The U.S. Attorney for the Southern District of New York, Preet Bharara, in a civil suit filed Monday in Manhattan federal court alleged that Deutsche Bank struck a deal to create shell companies to help it avoid paying taxes. Deutsche Bank says it plans to contest the allegations.
The taxes in question would have been triggered by selling Bristol-Myers Squibb Co. stock that Deutsche Bank had received as part of a 1999 acquisition.
In the spring of 2000, Deutsche Bank sold the company that held the stock to the shell companies for a price that the Justice Department says didn't represent its fair value given "the tens of millions of dollars of tax liabilities on the built-in gains."
The shell company bought the stock using a short-term loan and then immediately sold it back to Deutsche Bank, Mr. Bharara's office alleged.

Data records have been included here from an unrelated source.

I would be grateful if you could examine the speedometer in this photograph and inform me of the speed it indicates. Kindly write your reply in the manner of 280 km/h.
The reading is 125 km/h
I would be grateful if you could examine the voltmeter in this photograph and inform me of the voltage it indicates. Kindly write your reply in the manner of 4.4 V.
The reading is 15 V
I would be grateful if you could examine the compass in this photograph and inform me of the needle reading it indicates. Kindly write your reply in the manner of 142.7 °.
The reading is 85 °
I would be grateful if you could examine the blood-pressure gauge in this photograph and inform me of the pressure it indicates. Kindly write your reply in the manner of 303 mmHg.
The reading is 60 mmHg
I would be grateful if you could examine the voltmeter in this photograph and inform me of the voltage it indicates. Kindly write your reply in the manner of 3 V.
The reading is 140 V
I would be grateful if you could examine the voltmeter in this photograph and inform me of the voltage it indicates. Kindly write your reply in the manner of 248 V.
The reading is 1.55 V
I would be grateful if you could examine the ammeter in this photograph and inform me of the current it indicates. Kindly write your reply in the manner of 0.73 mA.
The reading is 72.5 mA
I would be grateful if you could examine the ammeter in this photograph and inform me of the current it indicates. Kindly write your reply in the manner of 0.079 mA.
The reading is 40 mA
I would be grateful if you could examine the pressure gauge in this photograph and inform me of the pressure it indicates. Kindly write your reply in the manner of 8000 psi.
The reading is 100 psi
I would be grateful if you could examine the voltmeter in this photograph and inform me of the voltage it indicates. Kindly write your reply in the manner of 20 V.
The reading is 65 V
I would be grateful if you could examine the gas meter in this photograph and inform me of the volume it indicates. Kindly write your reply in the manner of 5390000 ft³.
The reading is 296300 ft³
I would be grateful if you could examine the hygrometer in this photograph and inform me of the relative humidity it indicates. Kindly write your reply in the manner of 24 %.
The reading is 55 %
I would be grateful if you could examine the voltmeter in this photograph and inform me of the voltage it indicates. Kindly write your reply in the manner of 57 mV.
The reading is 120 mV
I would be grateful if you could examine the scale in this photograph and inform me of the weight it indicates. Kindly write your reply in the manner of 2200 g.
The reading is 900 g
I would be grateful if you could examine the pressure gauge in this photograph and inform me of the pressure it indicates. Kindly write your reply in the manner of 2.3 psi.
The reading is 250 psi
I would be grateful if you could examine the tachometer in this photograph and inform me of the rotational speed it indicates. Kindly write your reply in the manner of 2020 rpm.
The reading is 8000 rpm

The sale triggered a tax liability for the shell company, which after paying back the loan and other expenses didn't have the money to pay the tax bill.
Deutsche Bank then sold the stock without paying the tax liability, alleges the DOJ.
Deutsche Bank has been dinged on the matter before. In 2009, the bank paid $6 million as part of a previously undisclosed settlement with the Internal Revenue Service over the matter, according to a person familiar with that settlement. The IRS investigated the matter between 2003 and 2009.
"Through fraudulent conveyances involving shell companies, Deutsche Bank tried to make its potential tax liabilities disappear," said Mr. Bharara in a statement. "This was nothing more than a shell game."
A spokeswoman for Deutsche Bank said: "We fully addressed the government's concerns about this 14-year old transaction in a 2009 agreement with the IRS."
"In connection with that agreement they abandoned their theory that DB was liable for these taxes, and while it is not clear to us why we are being pursued again for the same taxes, we plan to again defend vigorously against these claims," she said.
Deutsche Bank could have to pay more than $190 million. According to the DOJ, the lawsuit is aiming to recover the unpaid taxes, along with penalties and interest.